Well, there are a few negative consequences that could flow from this. The folks at Seeking Alpha, who seem to delight in watching Tesla shoot itself in the foot, suggest the whole point of the Model 3 was that it was going to be the first “affordable” electric car. A big part of that affordability is connected to the base price and the $7,500 federal tax credit. (Of course, the federal incentive has a lot of bait and switch built into it. You only get the full amount if your tax bill is actually $7,500 or higher. If it’s lower, you get a portion of the credit and there is no carryover provision for later tax years.)
The least expensive Model 3 is priced at $36,000 — including a mandatory $1,000 documentation fee. Back out $7,500 from that number and you have an all electric car with cutting-edge technology baked in for a little more than $28,500. If you live in California, your car could cost you $26,000 — barely more than a fully equipped Toyota Corolla and less than a Honda Accord.

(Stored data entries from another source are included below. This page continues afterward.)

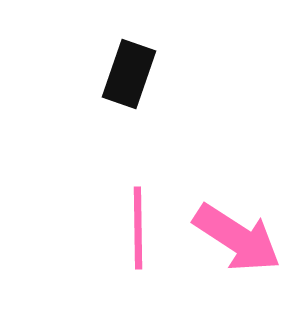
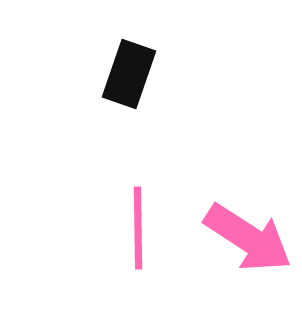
pink arrow: moved 11 px right
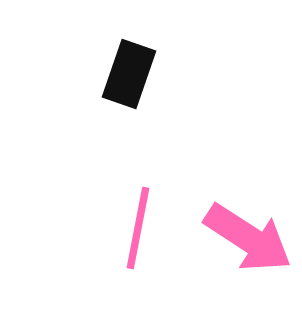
pink line: rotated 12 degrees clockwise
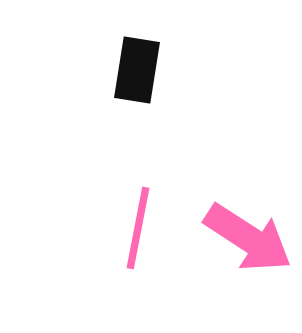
black rectangle: moved 8 px right, 4 px up; rotated 10 degrees counterclockwise
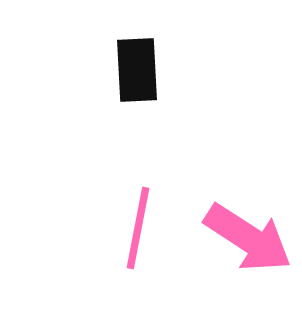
black rectangle: rotated 12 degrees counterclockwise
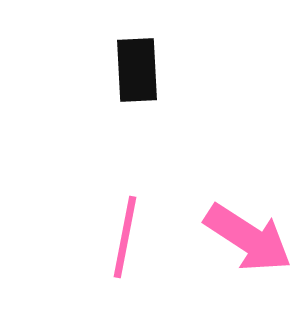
pink line: moved 13 px left, 9 px down
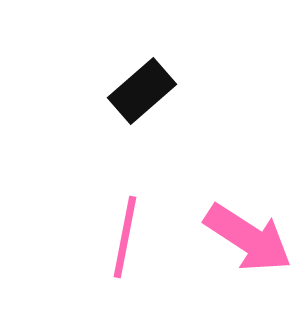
black rectangle: moved 5 px right, 21 px down; rotated 52 degrees clockwise
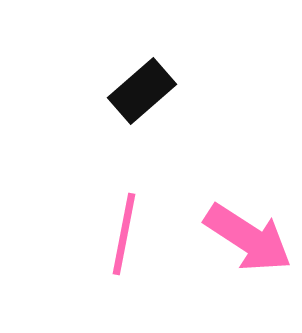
pink line: moved 1 px left, 3 px up
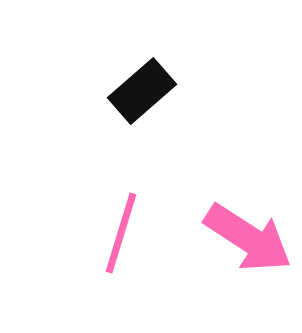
pink line: moved 3 px left, 1 px up; rotated 6 degrees clockwise
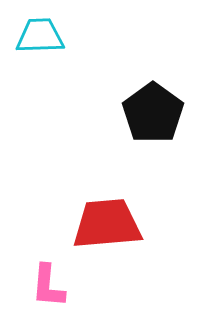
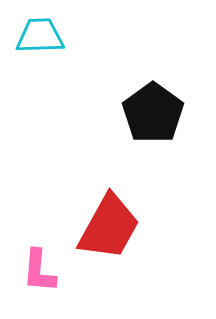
red trapezoid: moved 2 px right, 3 px down; rotated 124 degrees clockwise
pink L-shape: moved 9 px left, 15 px up
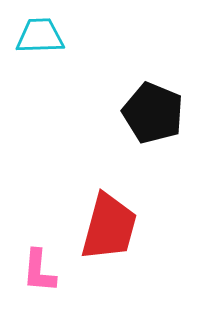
black pentagon: rotated 14 degrees counterclockwise
red trapezoid: rotated 14 degrees counterclockwise
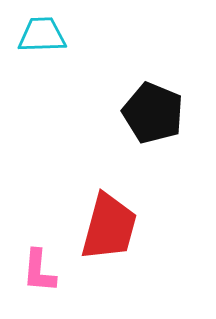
cyan trapezoid: moved 2 px right, 1 px up
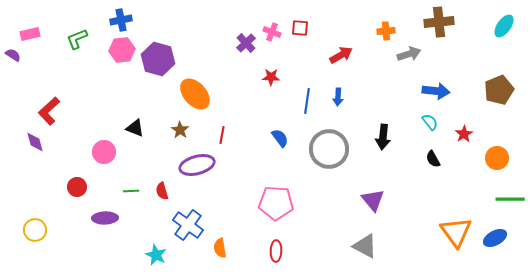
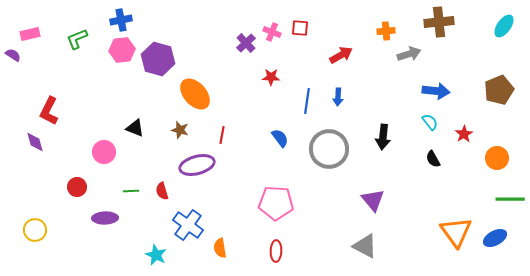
red L-shape at (49, 111): rotated 20 degrees counterclockwise
brown star at (180, 130): rotated 18 degrees counterclockwise
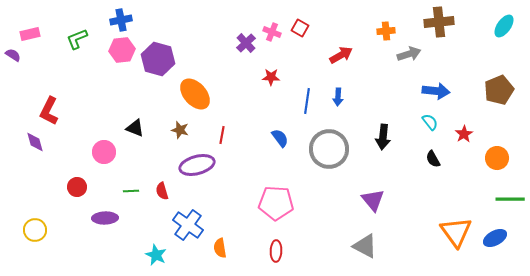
red square at (300, 28): rotated 24 degrees clockwise
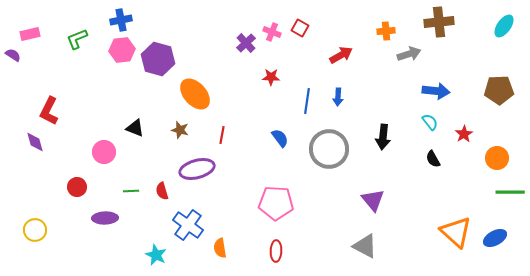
brown pentagon at (499, 90): rotated 20 degrees clockwise
purple ellipse at (197, 165): moved 4 px down
green line at (510, 199): moved 7 px up
orange triangle at (456, 232): rotated 12 degrees counterclockwise
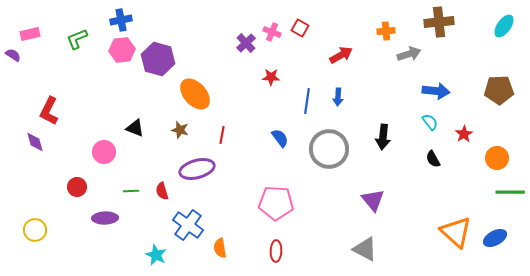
gray triangle at (365, 246): moved 3 px down
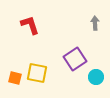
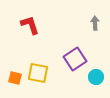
yellow square: moved 1 px right
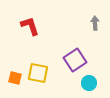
red L-shape: moved 1 px down
purple square: moved 1 px down
cyan circle: moved 7 px left, 6 px down
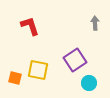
yellow square: moved 3 px up
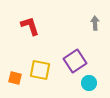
purple square: moved 1 px down
yellow square: moved 2 px right
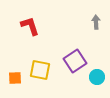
gray arrow: moved 1 px right, 1 px up
orange square: rotated 16 degrees counterclockwise
cyan circle: moved 8 px right, 6 px up
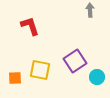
gray arrow: moved 6 px left, 12 px up
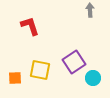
purple square: moved 1 px left, 1 px down
cyan circle: moved 4 px left, 1 px down
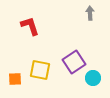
gray arrow: moved 3 px down
orange square: moved 1 px down
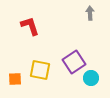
cyan circle: moved 2 px left
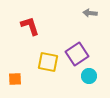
gray arrow: rotated 80 degrees counterclockwise
purple square: moved 3 px right, 8 px up
yellow square: moved 8 px right, 8 px up
cyan circle: moved 2 px left, 2 px up
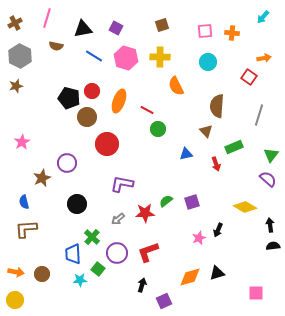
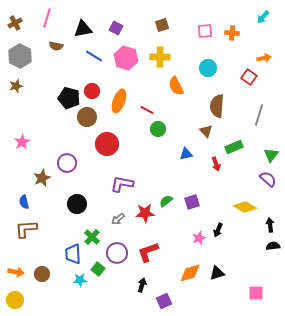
cyan circle at (208, 62): moved 6 px down
orange diamond at (190, 277): moved 4 px up
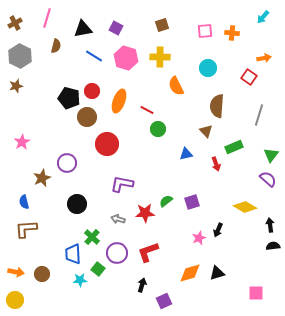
brown semicircle at (56, 46): rotated 88 degrees counterclockwise
gray arrow at (118, 219): rotated 56 degrees clockwise
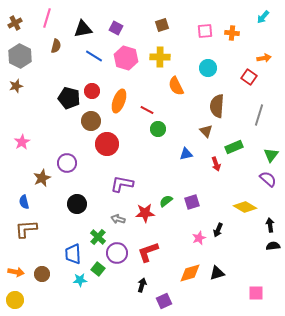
brown circle at (87, 117): moved 4 px right, 4 px down
green cross at (92, 237): moved 6 px right
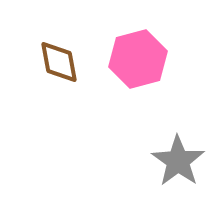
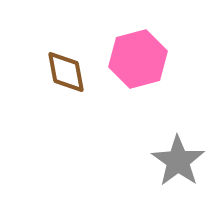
brown diamond: moved 7 px right, 10 px down
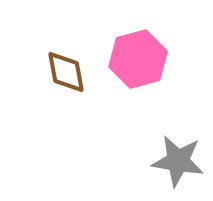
gray star: rotated 26 degrees counterclockwise
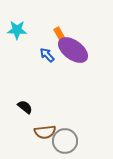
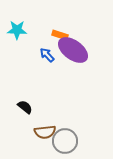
orange rectangle: rotated 42 degrees counterclockwise
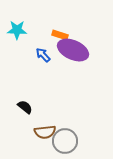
purple ellipse: rotated 12 degrees counterclockwise
blue arrow: moved 4 px left
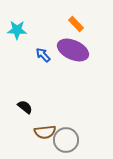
orange rectangle: moved 16 px right, 11 px up; rotated 28 degrees clockwise
gray circle: moved 1 px right, 1 px up
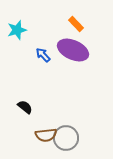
cyan star: rotated 18 degrees counterclockwise
brown semicircle: moved 1 px right, 3 px down
gray circle: moved 2 px up
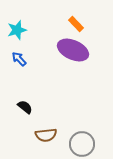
blue arrow: moved 24 px left, 4 px down
gray circle: moved 16 px right, 6 px down
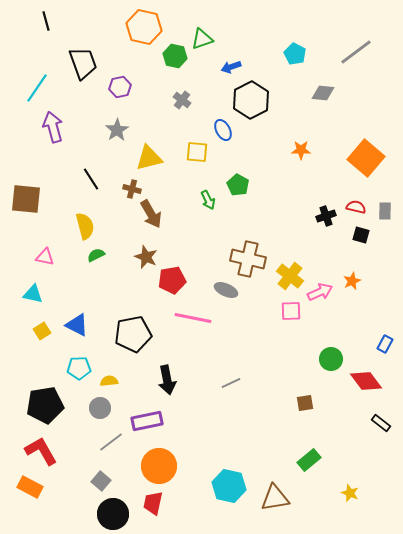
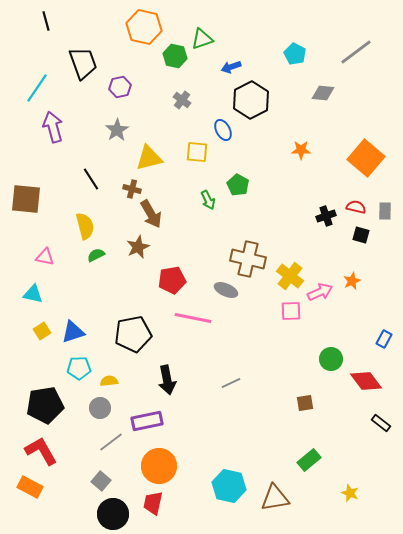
brown star at (146, 257): moved 8 px left, 10 px up; rotated 25 degrees clockwise
blue triangle at (77, 325): moved 4 px left, 7 px down; rotated 45 degrees counterclockwise
blue rectangle at (385, 344): moved 1 px left, 5 px up
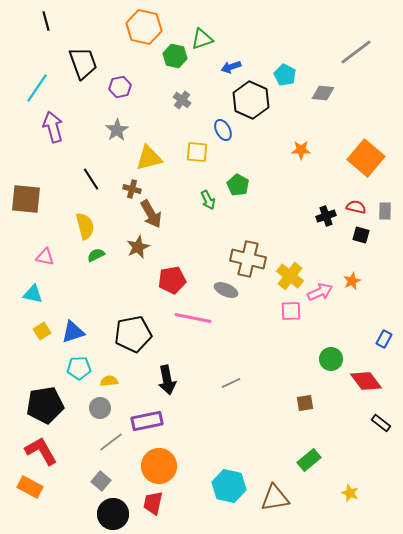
cyan pentagon at (295, 54): moved 10 px left, 21 px down
black hexagon at (251, 100): rotated 9 degrees counterclockwise
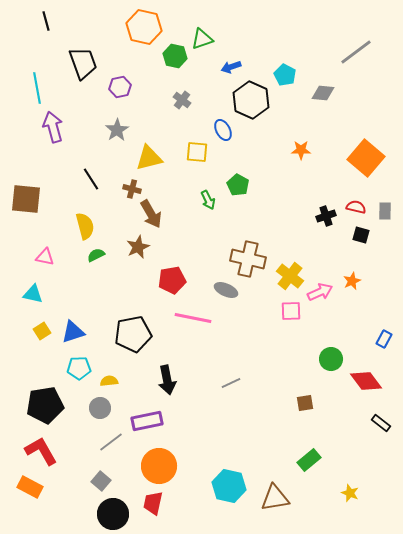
cyan line at (37, 88): rotated 44 degrees counterclockwise
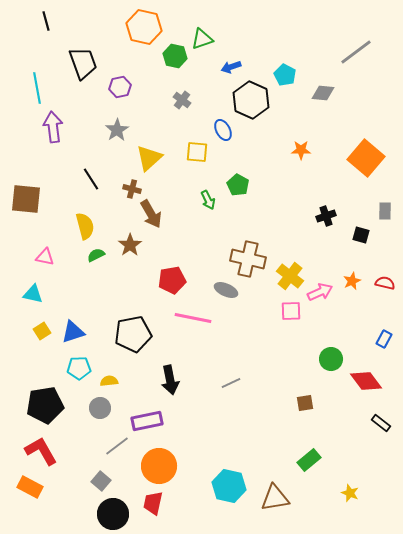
purple arrow at (53, 127): rotated 8 degrees clockwise
yellow triangle at (149, 158): rotated 28 degrees counterclockwise
red semicircle at (356, 207): moved 29 px right, 76 px down
brown star at (138, 247): moved 8 px left, 2 px up; rotated 10 degrees counterclockwise
black arrow at (167, 380): moved 3 px right
gray line at (111, 442): moved 6 px right, 4 px down
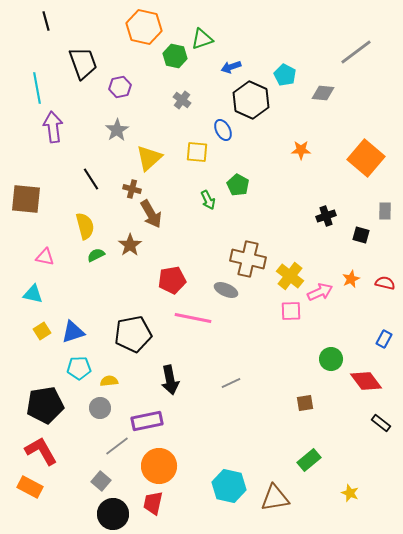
orange star at (352, 281): moved 1 px left, 2 px up
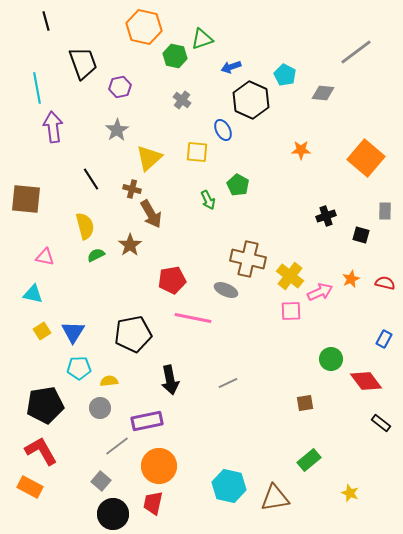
blue triangle at (73, 332): rotated 40 degrees counterclockwise
gray line at (231, 383): moved 3 px left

But here’s the kicker. By the time Tesla gets done pumping out higher priced, higher profit models, those “entry level” cars may no longer be eligible for the federal tax credit, which begins to phase out once Tesla sells 200,000 cars in the US. So, the car you thought was going to cost you $28,500 will cost $7,500 more. That’s a big chunk of change for a lot of people and may be enough to cause them to look elsewhere. Tesla started the electric car craze, but other manufacturers will be joining the party very soon.
As critics points out, Tesla has been doing a highwire act for years now. Much of its ability to tap financial markets to raise the money it needs to keep operating is predicated on the lofty expectations it has created. “Look at us, Wall Street. We have more than 400,000 reservations for the Model 3!” And that’s cool, but what if a significant chunk of those reservation holders decide to beat feet down the street and buy from another company? What then? What if all the hot air goes out of the balloon?
Many people think such an idea is ridiculous, but is it? Just last week, Tesla announced that it had raised more than $500 million by bundling its automobile leases and using them as security for bonds. Some say that was a brilliant move by Tesla. Others say it was a Hail Mary play designed to keep a company that is drowning in debt afloat a little while longer.
The danger is, the longer it takes Tesla to finally bring those $35,000 cars to market, the more reservations it may lose, the longer it will go without getting the revenue in either case, and the closer it will be to the ragged edge of financial disaster. One of our commenters recently reminded us of Preston Tucker, another automotive superstar who flew too close to the Sun and saw his dreams dissolve. Could Musk be next? He’s definitely getting closer to the Sun.
Perhaps the most important aspect of the new Model 3 production delay announcement is not the delay itself but the way Tesla chose to make it public. After enthralling the investment community with bold projections and sunny forecasts on the Q4 earnings call, it slipped what could be the most important news of the day in the back door, hoping no one would notice.
If nothing else, that suggests a willingness to fudge the facts and borders on willful deception. To use an analogy from motor racing, until yesterday, Tesla seemed to have a clear track with nothing but green flags ahead. The curious timing of this latest announcement represents a caution flag, one that wise people might do well to heed.